Bullying Is as American as Apple Pie
Bullying is the operation of the American normative code so that insiders can maintain their control (often through surrogates), outliers can be ostracized, and the majority can be kept in line. Showing horrible outcomes of bullying actually drives home to kids the need to conform.
As with virtually all quick-track remedies for social problems, the White House conference on bullying Thursday failed to hit the mark. The President’s reporting that he himself was “not immune” as a kid — meant to be supportive of bullying victims — will have zero impact.
The standard bromides are “Tell your kids not to bully or to allow bullying in their presence. Look how hurtful bullying is — it drove this child to suicide! You don’t want that on your conscience. Cool people like the President oppose bullying.”

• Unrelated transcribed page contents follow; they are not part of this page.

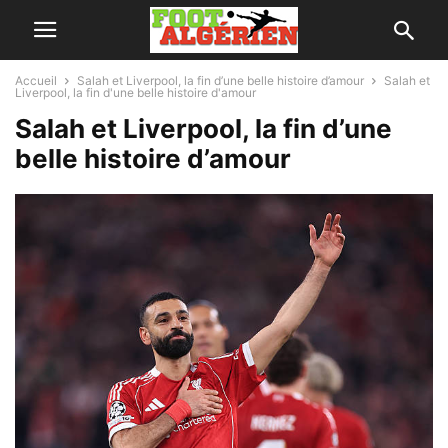
Accueil
Salah et Liverpool, la fin d’une belle histoire d’amour
Salah et
Liverpool, la fin d'une belle histoire d'amour
Salah et Liverpool, la fin d’une
belle histoire d’amour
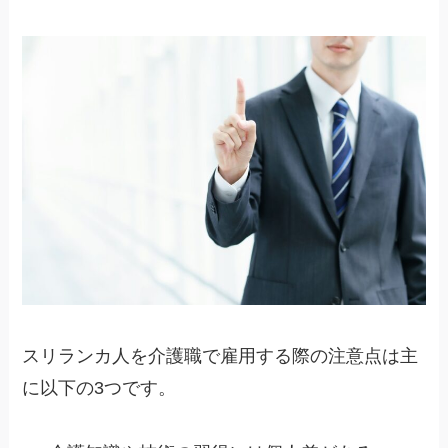
スリランカ人を介護職で雇用する際の注意点は主
に以下の3つです。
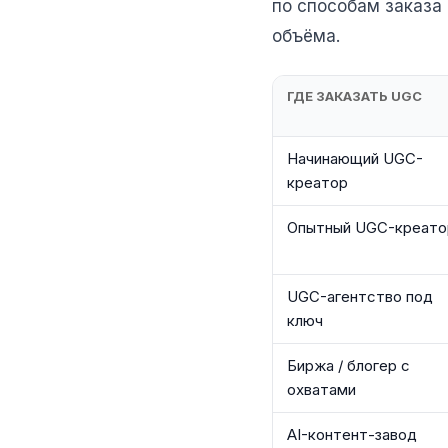
по способам заказа
объёма.
ГДЕ ЗАКАЗАТЬ UGC
Начинающий UGC-
креатор
Опытный UGC-креато
UGC-агентство под
ключ
Биржа / блогер с
охватами
AI-контент-завод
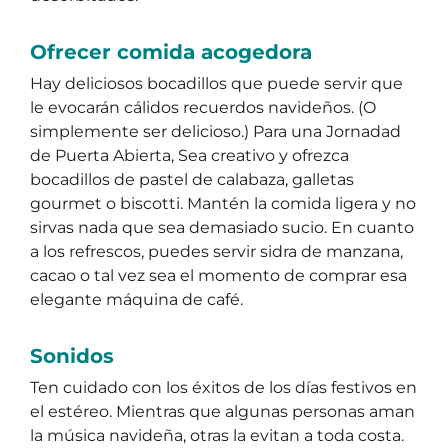
Ofrecer comida acogedora
Hay deliciosos bocadillos que puede servir que
le evocarán cálidos recuerdos navideños. (O
simplemente ser delicioso.) Para una Jornadad
de Puerta Abierta, Sea creativo y ofrezca
bocadillos de pastel de calabaza, galletas
gourmet o biscotti. Mantén la comida ligera y no
sirvas nada que sea demasiado sucio. En cuanto
a los refrescos, puedes servir sidra de manzana,
cacao o tal vez sea el momento de comprar esa
elegante máquina de café.
Sonidos
Ten cuidado con los éxitos de los días festivos en
el estéreo. Mientras que algunas personas aman
la música navideña, otras la evitan a toda costa.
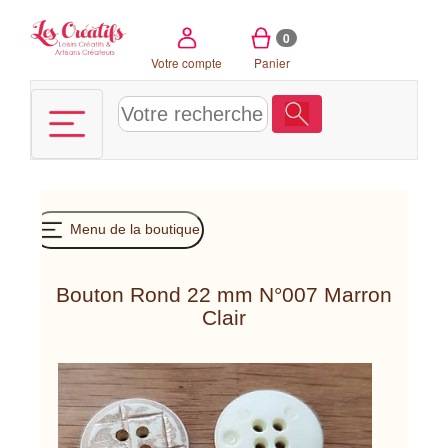
Panneau de gestion des cookies
0
Votre compte
Panier
Menu de la boutique
Bouton Rond 22 mm N°007 Marron
Clair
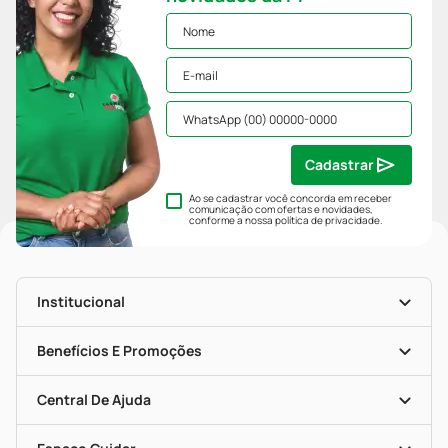
Cadastrar
Ao se cadastrar você concorda em receber
comunicação com ofertas e novidades,
conforme a nossa
política de privacidade
.
Institucional
História
Nossas Lojas
Benefícios E Promoções
Trabalhe Conosco
Mapa De Categorias
Clube PP
Blog Da PP
Convênios
Central De Ajuda
Seja Uma Loja Parceira
Programa Popular Do Brasil
Encarte De Ofertas
Entrega
Dermaclub
Recompra Programada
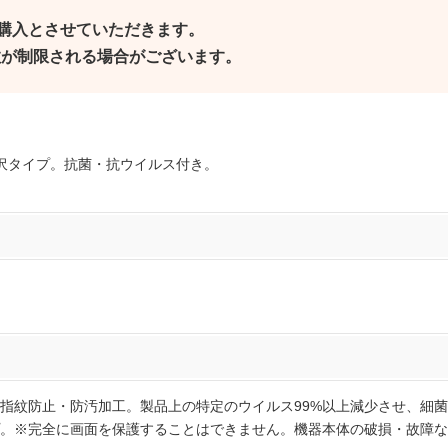
ご購入とさせていただきます。
個数が制限される場合がございます。
沢タイプ。抗菌・抗ウイルス付き。
指紋防止・防汚加工。製品上の特定のウイルス99%以上減少させ、細菌の
。※完全に画面を保護することはできません。機器本体の破損・故障な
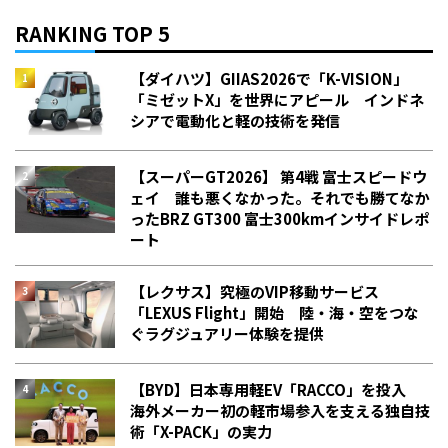
RANKING TOP 5
【ダイハツ】GIIAS2026で「K-VISION」
「ミゼットX」を世界にアピール インドネ
シアで電動化と軽の技術を発信
【スーパーGT2026】 第4戦 富士スピードウ
ェイ 誰も悪くなかった。それでも勝てなか
った――BRZ GT300 富士300kmインサイドレポ
ート
【レクサス】究極のVIP移動サービス
「LEXUS Flight」開始 陸・海・空をつな
ぐラグジュアリー体験を提供
【BYD】日本専用軽EV「RACCO」を投入
海外メーカー初の軽市場参入を支える独自技
術「X-PACK」の実力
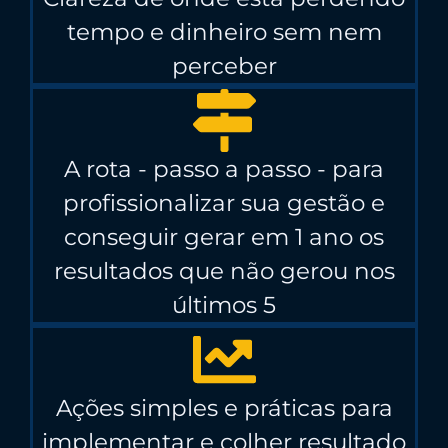
tempo e dinheiro sem nem
perceber
A rota - passo a passo - para
profissionalizar sua gestão e
conseguir gerar em 1 ano os
resultados que não gerou nos
últimos 5
Ações simples e práticas para
implementar e colher resultado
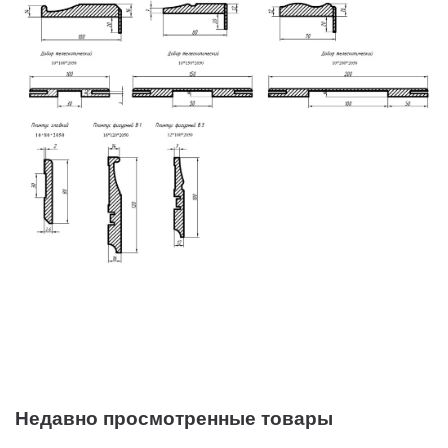
Недавно просмотренные товары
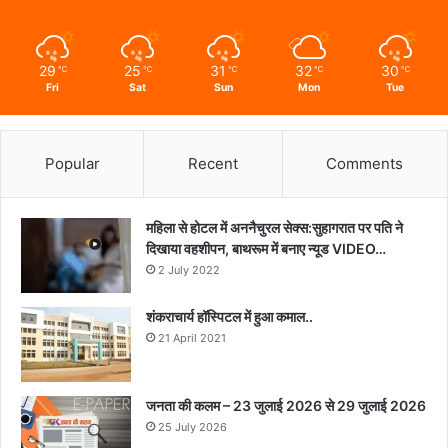
29
25
31
32
30
℃
℃
℃
℃
℃
Fri
Sat
Sun
Mon
Tue
Popular
Recent
Comments
महिला से होटल में अननैचुरल सेक्स:सुहागरात पर पति ने
दिखाया वहशीपन, बाथरूम में बनाए न्यूड VIDEO…
2 July 2022
शंकराचार्य हॉस्पिटल में हुआ कमाल..
21 April 2021
जनता की कलम – 23 जुलाई 2026 से 29 जुलाई 2026
25 July 2026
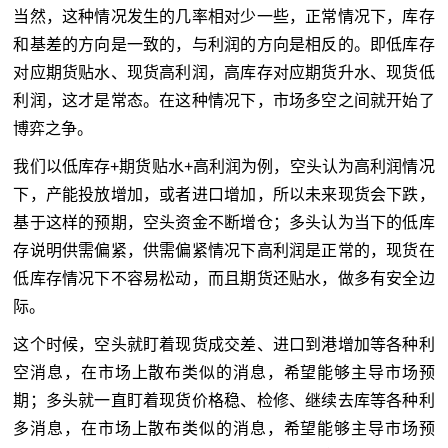
当然，这种情况发生的几率相对少一些，正常情况下，库存
和基差的方向是一致的，与利润的方向是相反的。即低库存
对应期货贴水、现货高利润，高库存对应期货升水、现货低
利润，这才是常态。在这种情况下，市场多空之间就开始了
博弈之争。
我们以低库存+期货贴水+高利润为例，空头认为高利润情况
下，产能投放增加，或者进口增加，所以未来现货会下跌，
基于这样的预期，空头资金不断增仓；多头认为当下的低库
存说明供需偏紧，供需偏紧情况下高利润是正常的，现货在
低库存情况下不容易松动，而且期货还贴水，做多有安全边
际。
这个时候，空头就盯着现货成交差、进口到港增加等各种利
空消息，在市场上散布类似的消息，希望能够主导市场预
期；多头就一直盯着现货价格稳、检修、继续去库等各种利
多消息，在市场上散布类似的消息，希望能够主导市场预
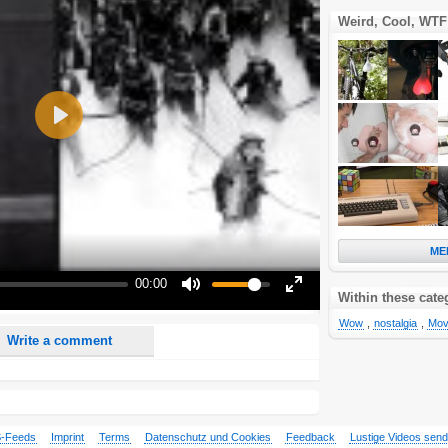
Weird, Cool, WTF
Play
nd <i> will be removed from your comment text.
ase use "www." or "http://" in your URLs
ME
n someone replies to my comment(s).
00:00
n someone else comments to this content.
Within these cate
Mute
Enter
fullscreen
Wow
,
nostalgia
,
Mov
Write a comment
-Feeds
Imprint
Terms
Datenschutz und Cookies
Feedback
Lustige Videos sen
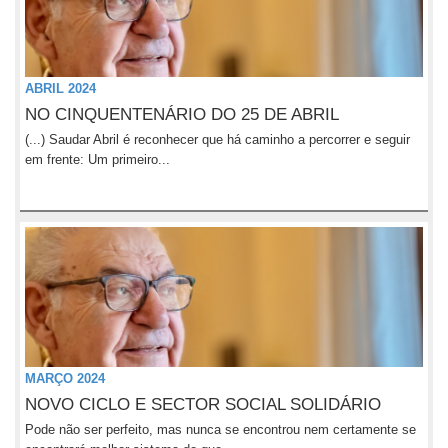
ABRIL 2024
NO CINQUENTENÁRIO DO 25 DE ABRIL
(...) Saudar Abril é reconhecer que há caminho a percorrer e seguir
em frente: Um primeiro...
MARÇO 2024
NOVO CICLO E SECTOR SOCIAL SOLIDÁRIO
Pode não ser perfeito, mas nunca se encontrou nem certamente se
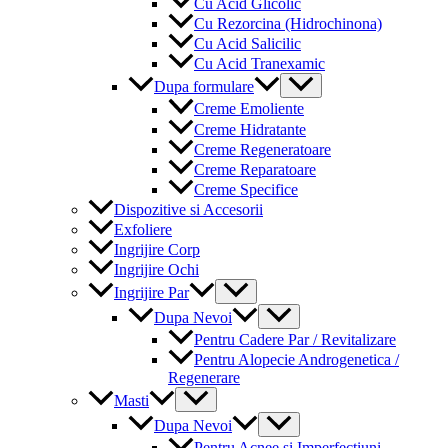
Cu Acid Glicolic
Cu Rezorcina (Hidrochinona)
Cu Acid Salicilic
Cu Acid Tranexamic
Menu
Dupa formulare
Toggle
Creme Emoliente
Creme Hidratante
Creme Regeneratoare
Creme Reparatoare
Creme Specifice
Dispozitive si Accesorii
Exfoliere
Ingrijire Corp
Ingrijire Ochi
Menu
Ingrijire Par
Toggle
Menu
Dupa Nevoi
Toggle
Pentru Cadere Par / Revitalizare
Pentru Alopecie Androgenetica /
Regenerare
Menu
Masti
Toggle
Menu
Dupa Nevoi
Toggle
Pentru Acnee si Imperfectiuni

None of these message are useful. They have no impact. If they did, with anti-bullying program after program, admonition after admonition, warning after warning, why does bullying persist?
Kids don’t usually bully people to hurt them, nor do they permit bullying in their presence because they’re sadistic or cruel. They — bullies and bystanders alike — do it to feel good about themselves. And that’s a tough feeling to tackle.
Furthermore, for kids to stand up for a victim would invite being ostracized and marginalized themselves — which virtually no kids can withstand. In a sense, recounting stories of the horrors of bullying serves as a warning to children of what awaits them if they dare to intervene in the bullying process.
On March 7 NBC’s Kate Snow produced a show for “Dateline,” titled “My Kid Would Never Bully,” involving students, hidden cameras and actors playing bullies and victims. The teens were told they were participating in a fashion (girls) or athletic (boys) exercise, while the cool-kid actors bullied the vulnerable-kid actors.
Oh, and the parents of the real kids (versus the actors) watched the proceedings with Snow. All of the parents expressed optimism that their kids wouldn’t allow any bullying, because the parents themselves had told (admonished) their kids not to permit it.
And still, virtually all the real kids stood by while the “mean” girls mocked a girl with offbeat taste in clothing and a heavy girl, and the tough boys physically intimidated the geek — including homophobic slurs. Very disturbing — especially since the actors playing the victims had experienced exactly that kind of bullying.
One boy actually spoke up and objected. I don’t know about his mother, but I almost cried. He was African-American and non-macho, so perhaps these traits helped him to identify with the victim. But none of the other boys stood up for the kid being attacked.
There was a worse tableau. The mean girls praised the other girls — let them into the “in” club — if they joined in the bullying, and one girl really got into it. (Later she was shown crying because she felt guilty for having done so.)
The mothers were chastened, like parents in court when their kids have committed some antisocial act like vandalism.
What this is about is that many — if not most — teenagers are walking around feeling acutely vulnerable themselves. Bullying gives one group of kids the chance to boost their self-esteem by belittling others. And the larger group passively consents — sometimes even joins in, even if it violates their own values — as a way to attain a higher social niche for themselves.
And nothing can combat the power of that kind of esteem-booster for most children.
In fact, the same is true for adults.
The sad news is that bullying — demeaning outsiders and “others” as a sign of belonging and in order to feel better about oneself — is as American as apple pie.